DE SWATCH À ROLEX : UNE INTRODUCTION À L'HORLOGERIE

L’avantage d’un mouvement à quartz, tel que celui équipant la belle Swatch, consiste dans la détermination avec laquelle il annonce l’heure, soit une dérive maximale de l’ordre d’une seconde par jour.

En outre, puisant son énergie dans une pile, ce mouvement ne requiert aucune intervention humaine pour égrener tics et tacs à une seconde d’intervalle, ce qui lui vaut, en retour, un mépris poli de la plupart des amateurs d’horlogerie.

Pour mémoire, le lancement en 1969 de la Seiko Astron, première montre à quartz au monde, fut un coup de semonce qui fit balancer l’ensemble de l’industrie horlogère traditionnelle helvétique.

Ceci étant, il n’aura pas échappé au féru d’horlogerie que de fascinantes maisons ont alors développé leur propres Design à quartz, lesquels gagnent, naturellement, des qualités et du savoir-faire ayant fait le renom de ces créations.

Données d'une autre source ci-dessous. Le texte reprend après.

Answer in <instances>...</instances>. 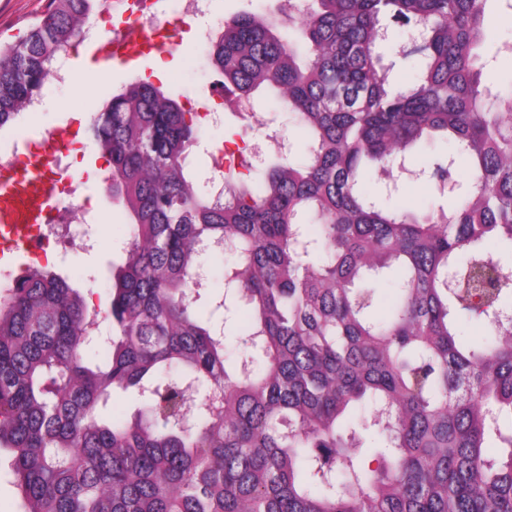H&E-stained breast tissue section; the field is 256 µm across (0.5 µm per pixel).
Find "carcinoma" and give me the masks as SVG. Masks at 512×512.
<instances>
[{
  "label": "carcinoma",
  "instance_id": "cac0c4a2",
  "mask_svg": "<svg viewBox=\"0 0 512 512\" xmlns=\"http://www.w3.org/2000/svg\"><path fill=\"white\" fill-rule=\"evenodd\" d=\"M488 2L281 0L277 15L236 14L210 46L213 72L239 98L271 90L306 139L222 199L197 189L198 113L141 80L112 94L90 132L132 238L105 308L88 311L48 270L0 292V450L23 512H512V332L464 331L512 303L493 254L512 252V91L482 82ZM107 7L50 0L0 42V130ZM386 17L419 29L404 87L380 52ZM436 142L435 180L466 165L450 209L366 190ZM214 243L224 295L203 318L186 293ZM375 281L395 291L384 318ZM236 298L249 320L229 370L217 314ZM101 314L112 334L99 342L87 331ZM129 389L138 416L103 417ZM193 389L210 398L183 424ZM364 406L385 431L374 468L350 432Z\"/></svg>",
  "mask_w": 512,
  "mask_h": 512
}]
</instances>
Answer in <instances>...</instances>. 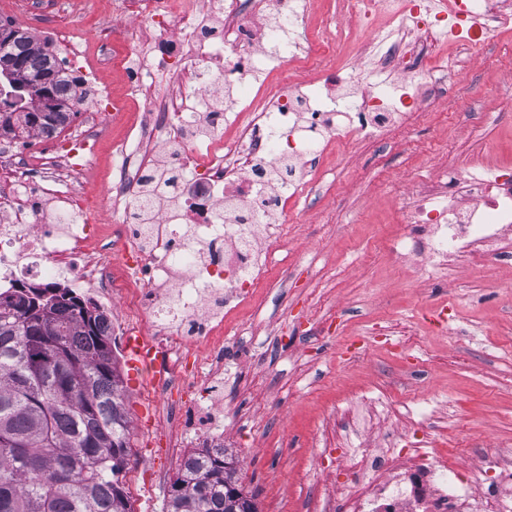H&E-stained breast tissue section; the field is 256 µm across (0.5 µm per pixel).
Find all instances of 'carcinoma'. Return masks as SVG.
Instances as JSON below:
<instances>
[{
  "instance_id": "1",
  "label": "carcinoma",
  "mask_w": 512,
  "mask_h": 512,
  "mask_svg": "<svg viewBox=\"0 0 512 512\" xmlns=\"http://www.w3.org/2000/svg\"><path fill=\"white\" fill-rule=\"evenodd\" d=\"M0 128L18 122L49 135L64 127L76 78L24 29L0 40ZM50 79L67 108L45 120L26 111ZM106 316L64 287H21L0 295V512H133L114 476L129 438L123 381ZM258 512L234 480L224 449L189 455L173 482L167 512Z\"/></svg>"
}]
</instances>
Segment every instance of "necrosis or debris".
Instances as JSON below:
<instances>
[{
    "mask_svg": "<svg viewBox=\"0 0 512 512\" xmlns=\"http://www.w3.org/2000/svg\"><path fill=\"white\" fill-rule=\"evenodd\" d=\"M309 0H118L125 23L116 36L149 43L128 72L144 97L140 143H158L163 158L121 164L106 197L91 199L79 180L95 142L108 135L98 97L84 123L58 134L39 156L0 142V289L23 281L54 284L63 275L94 293L104 311L128 306L129 322L108 319L119 336L141 335L150 322L162 338L164 384L205 377L222 367L224 340L238 335L230 312L251 303L287 233L289 203L322 163L329 144L388 137L418 107L430 106L444 62L434 51L448 34L468 49L512 28V0H344L362 47L344 72L323 68L327 96L308 81L242 95L265 69L335 56L332 31L298 44L290 26L305 21ZM387 16L390 32L373 28ZM392 71L405 77L389 100L367 85ZM179 92L167 101L147 93L154 75ZM225 90L224 99L213 98ZM390 252L422 277L460 264L482 271L512 257V169L465 161L452 172L412 185ZM120 224L119 236L97 237L99 212ZM124 252L120 273L111 257ZM207 342L215 354L184 371L187 345ZM355 476L320 497L314 512H512V448L486 454L472 468L463 449L358 448L336 457Z\"/></svg>",
    "mask_w": 512,
    "mask_h": 512,
    "instance_id": "4bbe7bcc",
    "label": "necrosis or debris"
}]
</instances>
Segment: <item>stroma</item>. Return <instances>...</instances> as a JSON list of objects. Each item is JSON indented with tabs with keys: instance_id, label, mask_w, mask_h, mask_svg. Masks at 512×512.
Segmentation results:
<instances>
[{
	"instance_id": "1",
	"label": "stroma",
	"mask_w": 512,
	"mask_h": 512,
	"mask_svg": "<svg viewBox=\"0 0 512 512\" xmlns=\"http://www.w3.org/2000/svg\"><path fill=\"white\" fill-rule=\"evenodd\" d=\"M113 0H43L40 17L30 0H0V20L27 29L37 43L76 42L82 56L69 63L73 76L98 73V85L117 98L123 119L112 126L81 186L104 193L112 183L115 145L131 143L139 110L123 76L131 46H105L103 27L113 22ZM340 31L349 20L342 0H311L307 21L296 26L298 42L316 36L327 21ZM456 78L468 90L448 92L412 117L387 145H331L321 175L293 200V224L284 241L288 269L268 274L254 302L234 317L250 328L224 345V435L241 488L255 494L259 512H306L308 500L336 475L314 460L315 440L343 448L356 441L344 426L347 400L377 397L368 438L388 445L394 428L412 426L409 416L386 423L397 398L396 367L412 359L420 374L412 393L423 412L425 448H455L473 441L512 445V260L487 268L499 280L484 287L468 266L416 284L411 269L394 264L383 240L399 225L400 186L481 157L512 165V31L499 32L477 56L458 39L443 44ZM113 65H104L105 55ZM476 112L499 113L475 124ZM421 336L409 356L386 350V336ZM131 420L129 448L118 479L134 512H165L169 490L187 449L172 446L180 417L195 405L197 388L159 391L150 383H125Z\"/></svg>"
}]
</instances>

plusieurs pièces, à l’instar de la Rolex Oysterquartz (lancée en 1977), font d’ailleurs aujourd’hui l’objet d’une vive spéculation dans la communauté des collectionneurs avisés.

On retiendra que le mouvement mécanique présente l’avantage d’une grande finesse tandis que son avatar automatique, s’avère plus épais mais libère son propriétaire de l’obligation de le remonter manuellement à intervalles réguliers – ce que certains considèrent néanmoins comme un savoureux rituel.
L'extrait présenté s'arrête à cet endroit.